_Problem statement_
Return each line of the entries that mentions the word "ovarian".
Task material START
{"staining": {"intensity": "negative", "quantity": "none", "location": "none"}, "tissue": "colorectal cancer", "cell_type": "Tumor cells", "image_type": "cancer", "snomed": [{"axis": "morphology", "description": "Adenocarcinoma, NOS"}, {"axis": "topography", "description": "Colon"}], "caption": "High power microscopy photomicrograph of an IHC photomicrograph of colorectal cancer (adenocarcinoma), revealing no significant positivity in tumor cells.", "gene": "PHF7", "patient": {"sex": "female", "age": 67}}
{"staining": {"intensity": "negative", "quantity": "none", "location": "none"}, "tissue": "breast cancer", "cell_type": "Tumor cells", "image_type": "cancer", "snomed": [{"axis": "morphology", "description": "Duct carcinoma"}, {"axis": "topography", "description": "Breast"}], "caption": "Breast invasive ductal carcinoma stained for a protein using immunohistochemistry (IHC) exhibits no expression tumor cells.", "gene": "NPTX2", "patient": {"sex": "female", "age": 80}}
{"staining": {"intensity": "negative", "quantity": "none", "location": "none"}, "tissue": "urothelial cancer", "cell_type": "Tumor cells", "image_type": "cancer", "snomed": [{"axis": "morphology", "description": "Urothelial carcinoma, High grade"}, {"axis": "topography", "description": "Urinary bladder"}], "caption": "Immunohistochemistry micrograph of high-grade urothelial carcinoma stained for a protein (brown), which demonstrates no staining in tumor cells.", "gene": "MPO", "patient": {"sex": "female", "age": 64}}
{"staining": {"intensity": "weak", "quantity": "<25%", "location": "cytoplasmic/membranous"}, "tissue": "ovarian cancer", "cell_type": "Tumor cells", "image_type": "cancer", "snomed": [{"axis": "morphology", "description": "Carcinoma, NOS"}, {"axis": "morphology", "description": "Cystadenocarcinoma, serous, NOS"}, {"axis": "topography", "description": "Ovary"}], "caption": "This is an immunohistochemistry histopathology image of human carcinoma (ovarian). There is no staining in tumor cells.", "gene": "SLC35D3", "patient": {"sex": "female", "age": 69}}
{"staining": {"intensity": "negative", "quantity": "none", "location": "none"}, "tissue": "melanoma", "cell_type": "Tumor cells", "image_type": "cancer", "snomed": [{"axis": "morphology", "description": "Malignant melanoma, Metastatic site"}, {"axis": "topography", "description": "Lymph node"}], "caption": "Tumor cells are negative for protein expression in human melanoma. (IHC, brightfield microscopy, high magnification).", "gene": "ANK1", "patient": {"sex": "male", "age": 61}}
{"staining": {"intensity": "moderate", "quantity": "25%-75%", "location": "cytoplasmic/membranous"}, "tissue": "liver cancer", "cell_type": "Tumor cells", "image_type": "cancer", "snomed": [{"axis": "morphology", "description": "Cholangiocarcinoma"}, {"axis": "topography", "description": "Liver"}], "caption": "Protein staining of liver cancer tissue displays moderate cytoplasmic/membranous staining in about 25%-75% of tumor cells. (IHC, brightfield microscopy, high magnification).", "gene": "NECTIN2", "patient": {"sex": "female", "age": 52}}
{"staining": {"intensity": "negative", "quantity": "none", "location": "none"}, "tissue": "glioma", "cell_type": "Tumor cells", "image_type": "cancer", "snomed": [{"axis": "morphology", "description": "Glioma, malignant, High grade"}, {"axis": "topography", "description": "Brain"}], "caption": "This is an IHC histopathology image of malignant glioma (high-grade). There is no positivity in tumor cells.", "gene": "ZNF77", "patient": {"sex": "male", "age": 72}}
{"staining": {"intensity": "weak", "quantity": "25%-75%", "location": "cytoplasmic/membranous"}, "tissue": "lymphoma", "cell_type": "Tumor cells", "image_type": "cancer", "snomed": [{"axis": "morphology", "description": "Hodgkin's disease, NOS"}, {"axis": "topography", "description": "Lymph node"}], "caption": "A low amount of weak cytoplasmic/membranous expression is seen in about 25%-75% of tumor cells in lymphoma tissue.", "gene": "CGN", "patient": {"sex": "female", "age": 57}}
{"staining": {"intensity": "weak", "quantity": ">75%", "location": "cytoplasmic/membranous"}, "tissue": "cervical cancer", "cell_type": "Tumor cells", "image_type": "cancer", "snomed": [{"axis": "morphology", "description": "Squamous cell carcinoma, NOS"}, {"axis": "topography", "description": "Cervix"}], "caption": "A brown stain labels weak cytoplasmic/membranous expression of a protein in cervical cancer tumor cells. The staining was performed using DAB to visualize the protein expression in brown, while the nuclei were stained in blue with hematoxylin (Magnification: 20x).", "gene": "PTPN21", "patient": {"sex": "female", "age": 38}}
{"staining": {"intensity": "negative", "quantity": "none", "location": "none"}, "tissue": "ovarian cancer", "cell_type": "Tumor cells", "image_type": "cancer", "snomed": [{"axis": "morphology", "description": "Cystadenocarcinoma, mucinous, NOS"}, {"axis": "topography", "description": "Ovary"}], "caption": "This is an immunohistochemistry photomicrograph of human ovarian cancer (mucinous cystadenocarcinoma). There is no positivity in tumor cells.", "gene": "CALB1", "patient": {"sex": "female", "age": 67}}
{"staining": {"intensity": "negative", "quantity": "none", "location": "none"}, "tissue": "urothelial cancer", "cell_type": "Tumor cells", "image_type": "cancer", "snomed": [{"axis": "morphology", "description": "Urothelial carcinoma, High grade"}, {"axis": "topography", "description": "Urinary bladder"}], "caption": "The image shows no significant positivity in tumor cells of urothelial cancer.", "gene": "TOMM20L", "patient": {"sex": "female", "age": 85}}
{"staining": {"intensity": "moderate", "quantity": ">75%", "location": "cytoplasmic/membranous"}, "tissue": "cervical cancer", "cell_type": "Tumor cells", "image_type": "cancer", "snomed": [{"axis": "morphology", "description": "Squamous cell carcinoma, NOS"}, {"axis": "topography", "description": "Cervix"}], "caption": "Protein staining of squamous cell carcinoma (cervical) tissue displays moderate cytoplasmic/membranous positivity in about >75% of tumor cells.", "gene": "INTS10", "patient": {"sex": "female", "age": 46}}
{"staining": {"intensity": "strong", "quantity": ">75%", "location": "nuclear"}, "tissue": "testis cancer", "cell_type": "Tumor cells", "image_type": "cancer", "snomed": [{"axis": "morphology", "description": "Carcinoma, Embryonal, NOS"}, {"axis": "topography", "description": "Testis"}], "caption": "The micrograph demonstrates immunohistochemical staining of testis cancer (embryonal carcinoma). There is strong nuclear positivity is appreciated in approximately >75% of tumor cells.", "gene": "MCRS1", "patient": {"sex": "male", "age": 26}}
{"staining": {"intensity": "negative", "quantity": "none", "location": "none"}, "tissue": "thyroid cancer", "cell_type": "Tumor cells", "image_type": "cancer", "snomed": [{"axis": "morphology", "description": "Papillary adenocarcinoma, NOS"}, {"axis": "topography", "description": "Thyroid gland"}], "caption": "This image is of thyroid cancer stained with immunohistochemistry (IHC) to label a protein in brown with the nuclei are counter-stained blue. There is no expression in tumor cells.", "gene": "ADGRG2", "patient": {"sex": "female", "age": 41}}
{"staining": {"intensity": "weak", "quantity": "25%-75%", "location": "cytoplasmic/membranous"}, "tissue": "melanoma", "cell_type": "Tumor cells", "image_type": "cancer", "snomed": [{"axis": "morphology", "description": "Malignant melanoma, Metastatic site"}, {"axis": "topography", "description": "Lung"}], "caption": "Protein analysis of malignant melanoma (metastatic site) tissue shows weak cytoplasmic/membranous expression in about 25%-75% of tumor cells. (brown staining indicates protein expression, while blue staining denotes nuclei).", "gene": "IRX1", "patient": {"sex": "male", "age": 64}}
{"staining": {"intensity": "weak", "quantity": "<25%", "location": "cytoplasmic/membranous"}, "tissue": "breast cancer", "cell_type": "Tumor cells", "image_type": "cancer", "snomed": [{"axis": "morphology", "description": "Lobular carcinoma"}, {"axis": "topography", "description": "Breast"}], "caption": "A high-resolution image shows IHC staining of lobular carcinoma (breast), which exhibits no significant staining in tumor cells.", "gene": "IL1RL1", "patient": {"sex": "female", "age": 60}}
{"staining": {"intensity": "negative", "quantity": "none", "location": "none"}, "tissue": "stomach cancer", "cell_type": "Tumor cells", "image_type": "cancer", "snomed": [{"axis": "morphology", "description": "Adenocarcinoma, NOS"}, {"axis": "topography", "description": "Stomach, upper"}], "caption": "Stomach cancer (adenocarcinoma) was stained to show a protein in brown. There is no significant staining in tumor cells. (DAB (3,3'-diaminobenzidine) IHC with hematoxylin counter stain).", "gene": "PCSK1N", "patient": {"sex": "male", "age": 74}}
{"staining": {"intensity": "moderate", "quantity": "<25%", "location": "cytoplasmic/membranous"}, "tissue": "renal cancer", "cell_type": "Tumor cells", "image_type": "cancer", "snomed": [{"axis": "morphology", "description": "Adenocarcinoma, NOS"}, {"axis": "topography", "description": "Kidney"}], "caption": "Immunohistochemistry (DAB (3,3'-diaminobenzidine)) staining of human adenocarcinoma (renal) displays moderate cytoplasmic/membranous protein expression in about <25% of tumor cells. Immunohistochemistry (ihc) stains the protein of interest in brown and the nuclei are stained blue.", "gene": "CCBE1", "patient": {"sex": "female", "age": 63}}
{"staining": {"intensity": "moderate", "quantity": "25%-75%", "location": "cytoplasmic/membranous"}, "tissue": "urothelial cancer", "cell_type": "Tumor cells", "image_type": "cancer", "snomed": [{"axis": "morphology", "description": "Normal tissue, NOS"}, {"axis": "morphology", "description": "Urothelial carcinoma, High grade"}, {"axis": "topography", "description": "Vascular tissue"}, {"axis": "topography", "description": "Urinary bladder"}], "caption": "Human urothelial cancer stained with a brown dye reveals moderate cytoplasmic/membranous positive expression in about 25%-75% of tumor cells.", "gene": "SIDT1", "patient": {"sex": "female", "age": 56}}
Task material END
_Exercise result_
{"staining": {"intensity": "weak", "quantity": "<25%", "location": "cytoplasmic/membranous"}, "tissue": "ovarian cancer", "cell_type": "Tumor cells", "image_type": "cancer", "snomed": [{"axis": "morphology", "description": "Carcinoma, NOS"}, {"axis": "morphology", "description": "Cystadenocarcinoma, serous, NOS"}, {"axis": "topography", "description": "Ovary"}], "caption": "This is an immunohistochemistry histopathology image of human carcinoma (ovarian). There is no staining in tumor cells.", "gene": "SLC35D3", "patient": {"sex": "female", "age": 69}}
{"staining": {"intensity": "negative", "quantity": "none", "location": "none"}, "tissue": "ovarian cancer", "cell_type": "Tumor cells", "image_type": "cancer", "snomed": [{"axis": "morphology", "description": "Cystadenocarcinoma, mucinous, NOS"}, {"axis": "topography", "description": "Ovary"}], "caption": "This is an immunohistochemistry photomicrograph of human ovarian cancer (mucinous cystadenocarcinoma). There is no positivity in tumor cells.", "gene": "CALB1", "patient": {"sex": "female", "age": 67}}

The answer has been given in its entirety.